Engineering Story
The Origins of My Engineering Mindset
Engineering has never been just a profession for me. It has always been part of my life.
I grew up surrounded by people who built, repaired, and understood how things worked. Engineering thinking was simply part of everyday conversation. My grandfathers, uncles, and father all had practical engineering instincts, and that environment shaped the way I approach problems today.
One of my grandfathers was a patent engineer — responsible for building the first prototypes of new ideas, long before they became finished products. He challenged my thinking from a young age, and conversations with him made me start seeing the world differently: not just looking at objects, but asking how they worked and why they were designed that way. He introduced me to photography, electronics, technology, and one of the earliest home computers I ever saw.

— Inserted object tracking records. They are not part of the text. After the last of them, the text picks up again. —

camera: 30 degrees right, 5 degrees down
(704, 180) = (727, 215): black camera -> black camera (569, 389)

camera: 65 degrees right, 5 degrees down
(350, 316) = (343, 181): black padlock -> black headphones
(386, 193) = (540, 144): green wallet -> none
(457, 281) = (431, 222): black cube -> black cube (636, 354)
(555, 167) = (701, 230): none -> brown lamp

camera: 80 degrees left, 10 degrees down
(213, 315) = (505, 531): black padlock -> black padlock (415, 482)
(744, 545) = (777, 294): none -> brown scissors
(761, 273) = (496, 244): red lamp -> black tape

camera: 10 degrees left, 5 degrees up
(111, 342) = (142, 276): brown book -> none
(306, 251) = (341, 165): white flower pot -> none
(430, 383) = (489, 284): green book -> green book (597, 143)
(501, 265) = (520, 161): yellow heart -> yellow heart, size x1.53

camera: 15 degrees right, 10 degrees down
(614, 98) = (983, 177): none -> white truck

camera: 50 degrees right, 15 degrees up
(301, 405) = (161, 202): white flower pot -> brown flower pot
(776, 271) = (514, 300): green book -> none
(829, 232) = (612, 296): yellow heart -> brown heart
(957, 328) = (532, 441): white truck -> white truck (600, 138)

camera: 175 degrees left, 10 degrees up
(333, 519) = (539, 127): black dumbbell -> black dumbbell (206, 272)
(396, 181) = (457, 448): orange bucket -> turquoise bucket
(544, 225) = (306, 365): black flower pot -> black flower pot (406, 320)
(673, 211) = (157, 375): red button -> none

My father never had a formal engineering degree, but possessed remarkable practical wisdom and professional discipline that never left him. Working alongside him in precision manufacturing — making and repairing spectacles, glazing lenses, tinting glass, and maintaining the machinery that produced them — taught me something invaluable: engineering is not just about ideas. It is about craftsmanship and responsibility for the result.
Alongside that practical foundation, radio kits, electronic components to experiment with, and early computers to program gave me a childhood spent learning through doing. I was always taking things apart, trying to understand how they worked, and then trying to build something from the pieces. That curiosity has never left. I still approach engineering today the same way I did then: by asking questions, experimenting, and learning continuously.
Good engineering starts with curiosity, discipline, and a willingness to understand the whole system.
Engineering DNA
At the centre of my work is systems thinking — the ability to understand how software, hardware, mechanical design, communications, safety, and deployment all interact. Everything else connects to that core.
Software Engineering
- High-integrity and safety-critical systems
- Embedded firmware and low-level development
- Cloud platforms and distributed systems
- Agile, DevOps, and CI/CD pipelines
- Formal methods and verification
Systems Thinking
The thread connecting all disciplines. Understanding how decisions in one domain ripple through the entire system — from architecture to deployment.
Electronics & Communications
- RF systems and radio integration
- Embedded electronics and system validation
- Telecommunications infrastructure
- Low-power radio and standards compliance
- Control systems and industrial platforms
Mechanical & Physical Engineering
- CAD modelling and rapid prototyping
- Additive manufacturing and 3D printing
- Workshop fabrication and tooling
- Design for manufacture and reliability
- Thermal and enclosure engineering
Manufacturing & Deployment
- Global supply chains and production
- High-volume manufacturing environments
- Certification and regulatory approvals
- Factory integration and quality systems
- Field deployment and customer operations
Safety, Quality & Standards
- Six Sigma engineering culture
- CMM process maturity and SEI Level 5
- Safety-critical software environments
- International standards (ETSI, UL, EN)
- Compliance-driven product development
Engineering Leadership
Engineering leadership is not about hierarchy or titles. It is about responsibility — for the systems we build, the people who build them, and the customers who depend on them.
Technical Credibility
Engineers follow leaders who understand the work. I've remained hands-on across multiple disciplines, allowing me to relate to engineers at every level and translate complex technical issues into clear decisions.
Systems Thinking
Failure rarely happens because of a single mistake. It usually occurs because someone failed to understand how the whole system interacts. Good engineering leadership means seeing beyond individual disciplines.
Quality as Culture
Quality cannot be inspected into a product at the end. It must be designed into the architecture and embedded in the process. When quality becomes part of the culture, teams build products that customers can rely on.
Teams Are Built
The most successful teams I've led were not simply collections of talented individuals — they were environments where engineers were encouraged to grow, challenge ideas, and develop their own leadership capabilities.
Real-World Grounding
Engineering is not just about technology — it is about solving real problems for real customers. The most valuable lessons came from being on-site with customers and supporting live deployments under pressure.
Curiosity Never Stops
The best engineers never stop learning. Technology evolves constantly. I continue to build, experiment, and explore — whether in software, electronics, mechanical design, or the latest robotics and cloud technologies.